Harvard Forest Data Archive

Printer-friendly version

Guidelines for Submission of Data & Metadata

Researchers are asked to comply with current HF Data Policies for all projects based at the Forest. Data and metadata may be submitted via email to the Information Manager. Special arrangements should be made for data files too large to send as email attachments.

HF information management staff are available to work with contributors to resolve any data or metadata issues. Once a new dataset is posted in the HF Data Archive, the contributor is notified and given an opportunity to request changes or corrections.  The dataset is then submitted to the EDI (Ecological Data Initiative) repository, which retains all submitted versions and assigns a digital object identifier (DOI) to each version.

Datasets

The HF Data Archive is organized by dataset. Each dataset contains one or more data files with accompanying metadata. Datasets vary widely in size and scope. Data files in a single dataset typically share common objectives, methods, study sites, funding, and personnel.

Each dataset is assigned a unique ID number in the HF Data Archive (e.g., HF001). This number serves to identify the dataset for information management purposes and has no ordinal significance.

Metadata

Metadata provide the information required to locate, access, interpret, and use data correctly.
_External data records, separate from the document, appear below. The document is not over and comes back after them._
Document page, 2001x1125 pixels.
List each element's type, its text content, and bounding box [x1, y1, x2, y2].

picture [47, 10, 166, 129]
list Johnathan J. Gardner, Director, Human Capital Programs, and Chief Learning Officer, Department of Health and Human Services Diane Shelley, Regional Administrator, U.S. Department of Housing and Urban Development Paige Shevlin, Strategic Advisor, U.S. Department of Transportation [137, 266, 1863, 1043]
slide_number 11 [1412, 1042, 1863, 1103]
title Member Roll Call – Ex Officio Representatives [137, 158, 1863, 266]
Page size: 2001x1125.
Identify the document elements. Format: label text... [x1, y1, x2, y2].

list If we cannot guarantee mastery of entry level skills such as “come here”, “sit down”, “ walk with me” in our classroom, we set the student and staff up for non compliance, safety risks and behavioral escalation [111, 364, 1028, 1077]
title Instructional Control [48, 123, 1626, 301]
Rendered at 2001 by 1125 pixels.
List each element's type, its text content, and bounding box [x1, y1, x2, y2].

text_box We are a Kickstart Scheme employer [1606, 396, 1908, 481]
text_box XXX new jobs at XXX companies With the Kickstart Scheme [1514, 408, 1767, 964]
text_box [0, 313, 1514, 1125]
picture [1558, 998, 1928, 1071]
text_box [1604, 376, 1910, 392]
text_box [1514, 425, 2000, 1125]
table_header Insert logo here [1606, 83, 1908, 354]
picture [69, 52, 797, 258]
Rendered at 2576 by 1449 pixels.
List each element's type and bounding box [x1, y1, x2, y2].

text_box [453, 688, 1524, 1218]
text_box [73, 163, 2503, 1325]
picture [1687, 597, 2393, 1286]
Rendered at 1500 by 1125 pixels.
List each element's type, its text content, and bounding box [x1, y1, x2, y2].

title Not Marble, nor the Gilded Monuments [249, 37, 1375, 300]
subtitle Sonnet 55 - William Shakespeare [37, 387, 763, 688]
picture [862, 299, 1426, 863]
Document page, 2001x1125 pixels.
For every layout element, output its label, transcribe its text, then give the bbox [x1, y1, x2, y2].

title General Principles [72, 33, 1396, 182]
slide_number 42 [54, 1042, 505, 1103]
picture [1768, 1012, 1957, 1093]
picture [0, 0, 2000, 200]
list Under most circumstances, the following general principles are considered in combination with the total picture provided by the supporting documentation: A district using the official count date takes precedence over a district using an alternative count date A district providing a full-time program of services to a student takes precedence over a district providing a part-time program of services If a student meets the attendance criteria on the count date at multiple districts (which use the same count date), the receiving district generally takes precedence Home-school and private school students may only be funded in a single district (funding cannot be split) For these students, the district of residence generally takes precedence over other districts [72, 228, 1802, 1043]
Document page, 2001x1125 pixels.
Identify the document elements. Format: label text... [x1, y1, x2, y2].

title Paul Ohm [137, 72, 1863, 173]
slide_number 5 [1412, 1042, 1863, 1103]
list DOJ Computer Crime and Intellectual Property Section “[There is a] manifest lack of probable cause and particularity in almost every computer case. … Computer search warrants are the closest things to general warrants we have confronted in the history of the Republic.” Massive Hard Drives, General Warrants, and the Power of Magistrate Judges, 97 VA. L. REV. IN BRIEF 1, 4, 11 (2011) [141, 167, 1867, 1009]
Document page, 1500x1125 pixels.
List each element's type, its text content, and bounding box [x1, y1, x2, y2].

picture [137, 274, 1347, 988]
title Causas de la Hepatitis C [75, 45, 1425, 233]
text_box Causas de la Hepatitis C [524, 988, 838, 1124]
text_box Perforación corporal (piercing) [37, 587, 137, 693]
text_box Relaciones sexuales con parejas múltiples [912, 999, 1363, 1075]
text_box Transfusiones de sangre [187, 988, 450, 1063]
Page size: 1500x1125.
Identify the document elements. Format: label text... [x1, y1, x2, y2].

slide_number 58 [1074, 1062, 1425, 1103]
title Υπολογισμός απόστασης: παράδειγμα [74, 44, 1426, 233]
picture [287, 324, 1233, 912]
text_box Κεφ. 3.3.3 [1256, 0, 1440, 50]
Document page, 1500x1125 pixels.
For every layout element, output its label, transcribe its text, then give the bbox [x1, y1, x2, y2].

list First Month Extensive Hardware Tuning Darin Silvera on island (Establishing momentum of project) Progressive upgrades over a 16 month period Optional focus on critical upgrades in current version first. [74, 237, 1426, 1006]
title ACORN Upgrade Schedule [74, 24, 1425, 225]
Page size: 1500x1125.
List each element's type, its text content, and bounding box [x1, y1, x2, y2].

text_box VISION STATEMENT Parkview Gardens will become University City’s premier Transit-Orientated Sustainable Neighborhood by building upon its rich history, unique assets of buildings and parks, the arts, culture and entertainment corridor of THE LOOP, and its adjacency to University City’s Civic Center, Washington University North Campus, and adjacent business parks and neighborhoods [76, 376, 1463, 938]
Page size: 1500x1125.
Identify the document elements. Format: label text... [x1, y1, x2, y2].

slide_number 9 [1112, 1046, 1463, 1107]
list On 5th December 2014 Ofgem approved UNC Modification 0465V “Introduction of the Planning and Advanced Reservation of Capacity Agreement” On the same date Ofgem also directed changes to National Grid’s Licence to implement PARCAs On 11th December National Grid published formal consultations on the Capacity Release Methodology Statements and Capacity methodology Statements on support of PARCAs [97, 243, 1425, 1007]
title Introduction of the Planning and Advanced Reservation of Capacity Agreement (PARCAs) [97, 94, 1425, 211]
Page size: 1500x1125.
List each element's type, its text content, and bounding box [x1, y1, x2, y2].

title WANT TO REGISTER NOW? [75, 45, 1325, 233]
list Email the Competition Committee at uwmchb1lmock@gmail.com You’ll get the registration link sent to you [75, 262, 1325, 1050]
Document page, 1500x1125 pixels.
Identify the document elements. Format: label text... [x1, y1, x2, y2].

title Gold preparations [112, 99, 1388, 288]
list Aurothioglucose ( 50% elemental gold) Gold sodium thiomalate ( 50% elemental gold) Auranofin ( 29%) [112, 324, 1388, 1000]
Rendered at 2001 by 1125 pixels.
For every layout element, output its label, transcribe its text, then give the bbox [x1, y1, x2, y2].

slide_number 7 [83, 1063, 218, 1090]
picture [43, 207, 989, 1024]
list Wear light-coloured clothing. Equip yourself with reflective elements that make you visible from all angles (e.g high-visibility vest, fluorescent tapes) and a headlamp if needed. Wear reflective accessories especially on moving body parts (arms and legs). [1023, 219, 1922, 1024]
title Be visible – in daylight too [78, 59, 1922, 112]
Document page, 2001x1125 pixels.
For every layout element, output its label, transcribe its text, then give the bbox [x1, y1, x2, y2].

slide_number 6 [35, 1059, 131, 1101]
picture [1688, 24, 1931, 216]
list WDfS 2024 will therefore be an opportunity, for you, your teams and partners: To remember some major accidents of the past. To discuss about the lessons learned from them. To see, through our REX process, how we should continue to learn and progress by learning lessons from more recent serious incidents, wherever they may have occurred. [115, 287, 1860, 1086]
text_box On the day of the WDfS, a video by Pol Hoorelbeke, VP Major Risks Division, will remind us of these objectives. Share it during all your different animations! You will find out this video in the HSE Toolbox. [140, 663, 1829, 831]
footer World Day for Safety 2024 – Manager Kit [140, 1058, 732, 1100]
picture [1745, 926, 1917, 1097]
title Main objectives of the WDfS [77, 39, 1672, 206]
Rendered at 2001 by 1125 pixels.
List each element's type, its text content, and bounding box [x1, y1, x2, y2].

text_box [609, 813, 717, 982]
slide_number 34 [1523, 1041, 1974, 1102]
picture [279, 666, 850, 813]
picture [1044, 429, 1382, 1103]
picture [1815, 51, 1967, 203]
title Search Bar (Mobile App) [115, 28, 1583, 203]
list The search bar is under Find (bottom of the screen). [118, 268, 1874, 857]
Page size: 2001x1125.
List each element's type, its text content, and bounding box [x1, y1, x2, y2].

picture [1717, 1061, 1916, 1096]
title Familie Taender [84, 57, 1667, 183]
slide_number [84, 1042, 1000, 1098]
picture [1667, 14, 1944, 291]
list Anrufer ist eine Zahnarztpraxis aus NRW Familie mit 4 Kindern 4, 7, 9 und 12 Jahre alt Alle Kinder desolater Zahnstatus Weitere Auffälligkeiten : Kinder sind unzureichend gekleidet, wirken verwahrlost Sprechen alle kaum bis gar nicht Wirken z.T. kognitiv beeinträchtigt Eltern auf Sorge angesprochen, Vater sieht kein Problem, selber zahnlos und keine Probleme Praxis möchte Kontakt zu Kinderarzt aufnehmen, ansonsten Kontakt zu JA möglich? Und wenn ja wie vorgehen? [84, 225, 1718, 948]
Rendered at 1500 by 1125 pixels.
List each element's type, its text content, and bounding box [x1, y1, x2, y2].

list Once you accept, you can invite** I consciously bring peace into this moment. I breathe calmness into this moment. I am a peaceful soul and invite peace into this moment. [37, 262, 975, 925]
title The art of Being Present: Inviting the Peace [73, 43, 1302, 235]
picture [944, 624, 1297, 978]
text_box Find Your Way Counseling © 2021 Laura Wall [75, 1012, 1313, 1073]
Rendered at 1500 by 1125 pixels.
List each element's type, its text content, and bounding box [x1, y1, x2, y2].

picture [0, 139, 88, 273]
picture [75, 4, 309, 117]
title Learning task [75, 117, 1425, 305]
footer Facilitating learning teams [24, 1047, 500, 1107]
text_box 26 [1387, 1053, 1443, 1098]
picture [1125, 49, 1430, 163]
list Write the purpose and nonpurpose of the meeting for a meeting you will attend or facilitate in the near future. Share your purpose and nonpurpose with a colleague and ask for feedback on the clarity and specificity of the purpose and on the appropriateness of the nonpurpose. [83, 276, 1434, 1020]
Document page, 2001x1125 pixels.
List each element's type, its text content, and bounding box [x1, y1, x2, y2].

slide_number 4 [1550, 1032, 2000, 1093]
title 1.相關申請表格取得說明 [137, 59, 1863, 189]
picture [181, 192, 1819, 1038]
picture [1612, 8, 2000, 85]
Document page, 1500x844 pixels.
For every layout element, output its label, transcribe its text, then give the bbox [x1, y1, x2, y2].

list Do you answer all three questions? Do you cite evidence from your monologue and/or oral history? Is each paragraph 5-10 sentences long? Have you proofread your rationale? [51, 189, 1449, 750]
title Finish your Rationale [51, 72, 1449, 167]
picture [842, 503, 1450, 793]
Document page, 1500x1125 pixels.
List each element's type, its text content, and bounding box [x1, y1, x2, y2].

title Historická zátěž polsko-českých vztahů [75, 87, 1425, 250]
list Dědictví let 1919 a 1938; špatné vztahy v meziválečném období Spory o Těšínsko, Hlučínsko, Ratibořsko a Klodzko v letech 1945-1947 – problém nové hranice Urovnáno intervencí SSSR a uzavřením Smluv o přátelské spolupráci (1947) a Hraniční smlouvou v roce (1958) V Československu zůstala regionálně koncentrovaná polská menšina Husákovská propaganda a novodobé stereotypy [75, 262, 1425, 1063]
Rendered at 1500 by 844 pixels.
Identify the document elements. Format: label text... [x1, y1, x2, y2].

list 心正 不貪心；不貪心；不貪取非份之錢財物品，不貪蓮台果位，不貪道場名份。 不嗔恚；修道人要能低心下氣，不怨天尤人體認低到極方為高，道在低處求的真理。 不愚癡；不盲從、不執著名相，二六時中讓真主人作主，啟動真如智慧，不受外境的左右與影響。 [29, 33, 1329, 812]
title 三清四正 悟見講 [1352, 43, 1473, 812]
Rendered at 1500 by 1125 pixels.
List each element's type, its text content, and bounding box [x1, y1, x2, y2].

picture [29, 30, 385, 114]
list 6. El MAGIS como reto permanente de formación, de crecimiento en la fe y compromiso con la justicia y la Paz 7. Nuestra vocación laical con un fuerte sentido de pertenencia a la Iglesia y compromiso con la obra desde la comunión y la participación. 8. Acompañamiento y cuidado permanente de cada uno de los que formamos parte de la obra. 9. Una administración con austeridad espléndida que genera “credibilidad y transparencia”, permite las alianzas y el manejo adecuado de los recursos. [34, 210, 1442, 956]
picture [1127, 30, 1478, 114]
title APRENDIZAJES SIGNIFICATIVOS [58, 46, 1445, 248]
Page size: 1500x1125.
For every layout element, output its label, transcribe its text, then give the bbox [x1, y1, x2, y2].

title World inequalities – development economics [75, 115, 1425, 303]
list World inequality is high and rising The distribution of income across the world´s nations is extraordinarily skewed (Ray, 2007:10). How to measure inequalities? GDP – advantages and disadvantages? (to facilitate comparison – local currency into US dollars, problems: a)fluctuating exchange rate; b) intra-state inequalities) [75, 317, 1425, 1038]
For new projects, please download, complete, and submit the HF Metadata Form. This form may also be used to submit metadata updates (if any) for ongoing projects. Variable-level metadata for individual data files may be included in this form or optionally submitted as separate files.

Keywords should be selected from the LTER Controlled Vocabulary and HF Controlled Vocabulary. See Browse by Keyword for a complete list of all keywords currently in use.

Once received, metadata will be converted by HF information management staff to EML (Ecological Metadata Language).

Data

Each dataset should contain the data necessary to support the published findings and to recreate the original analysis.

Tabular data. The preferred formats for submission are Excel spreadsheets or comma-delimited text files. Please do not use spaces or tabs as delimiters. The first line of each file should contain concise variable names in R-compatible format (preferably lower case, separated by underscores). Missing values should be indicated by NA. Please avoid using empty fields. Codes must be clearly explained in the accompanying metadata. Numerical values with long decimal fractions may be rounded to be consistent with measurement accuracy.

Spatial data.  For GIS data, please specify the map projection and units. For remote sensing data, please specify the resolution and bounding coordinates.

Other data types.  Files of almost any type can be archived.  Whenever possible, please use open file formats and avoid proprietary formats.

Large data files.  Files larger than 1 Gb may be stored in EDI only, with links from the HF Data Archive.

Data in other repositories.  For data files archived in other repositories (e.g., genetic sequence data in GenBank), please provide an inventory file (as an Excel spreadsheet or comma-delimited text file) that provides information for each data file (one row per file), including identifier in the other repository, DOI, title or short description, file name, file format, file size, and repository URL. The inventory file (but not the original data file or files) will be archived in the HF Data Archive and EDI.